The op-ed piece proposed that this can be accomplished in two possible ways. It might be imposed upon the population-at-large at the point of consumption (gasoline stations and electricity bills), or alternatively, could be collected as a tax at the production level to “greatly reduce the number of collection points” through the IRS or Social Security Administration. In the case of using IRS, “an annual distribution could be made to every taxpayer and recipient of the Earned Tax Credit. In the case of SSA, the distribution could be made in terms proportionate to the dollars involved, to everyone either paying into the system or receiving benefits from it.”
And you thought income redistribution was just a liberal Democrat thing?
Sadly, they aren’t the only prominent and usually brilliant conservatives who seem to have sampled the carbon tax Kool-Aid. Reagan economist Arthur Laffer has said he would support such a tax in exchange for a payroll or income tax reduction; Bush 43 economist Greg Mankiw supports a global tax; and Douglas Holtz-Eakin, a senior advisor to John McCain in 2008, wants a tax to provide the energy industry with regulatory “certainty.”

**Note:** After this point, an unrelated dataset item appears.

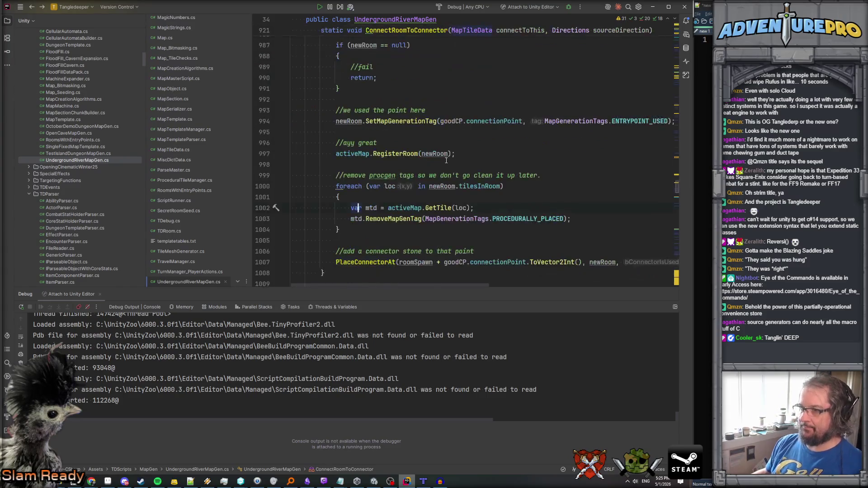
key("ctrl+minus")
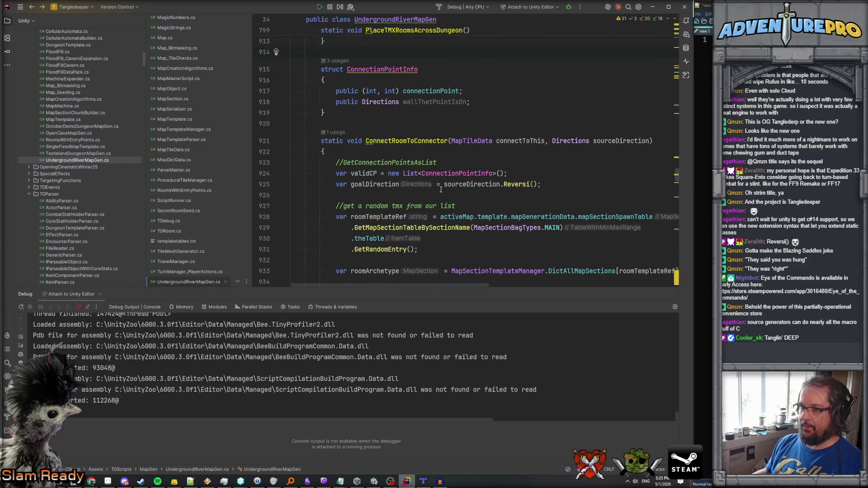
scroll(441, 189, "down", 10)
scroll(441, 189, "up", 5)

President Clinton attempted a similar gambit nearly 20 years ago with a proposed tax on energy use. His so-called “BTU tax”, which would have been imposed upon every segment of the economy, provoked a brutal backlash that should have been no big surprise. He and congressional Dems soon caved in to demands of a vocal anti-BTU coalition which included small businesses, the agriculture sector, the building trades, the transportation industry, manufacturers, and even social-service organizations representing poor and homeless clients who rely upon affordable gasoline and heating fuel.
As with Australia, this experience constituted another teachable moment. (The great English writer Samuel Johnson observed, “There is nothing like a hanging to concentrate the mind.”) One year later , in November 1994, Republicans took over control of the House for the first time in decades.

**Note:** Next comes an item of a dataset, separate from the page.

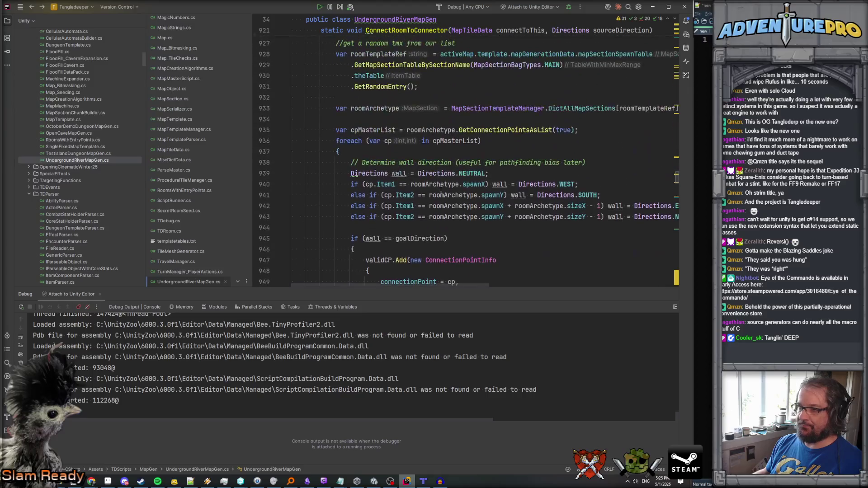
scroll(441, 189, "up", 3)
left_click(519, 112)
key("Return")
type("b")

Raise your hand if you truly believe that a “revenue neutral” carbon tax has any chance of being enacted, or if so, staying that way for very long.
For the rest of you, expect that a newly imposed carbon tax would be revenue neutral only briefly, at best, and then become but one more cookie jar to raid in futile attempts to keep up with escalating demands of government’s spending addiction. And if you harbor any illusions that those tax rates won’t increase over time, consider a lesson taken from European VAT experience. Since the time it was implemented, the initial VAT rate of 10% in Germany has climbed to 19%, in France it is up from 13.6% to 19.6%, and in several other countries VAT rates now exceed 20%.
Also remember that from a social cost perspective, carbon taxes are, by nature, regressive, meaning that they inflict largest pain burdens upon low-income households. This is something that liberals, who claim to care more about such matters than heartless conservatives do, should begin to think about.
Such policies, driven by unfounded climate alarmism, motivated by Green crony capitalism, and embracing the vision of transforming America into a European-style socialist welfare state, will impose unacceptable social and economic costs. And as the Australian experience demonstrates, the damage will come at a high political price for those responsible as well.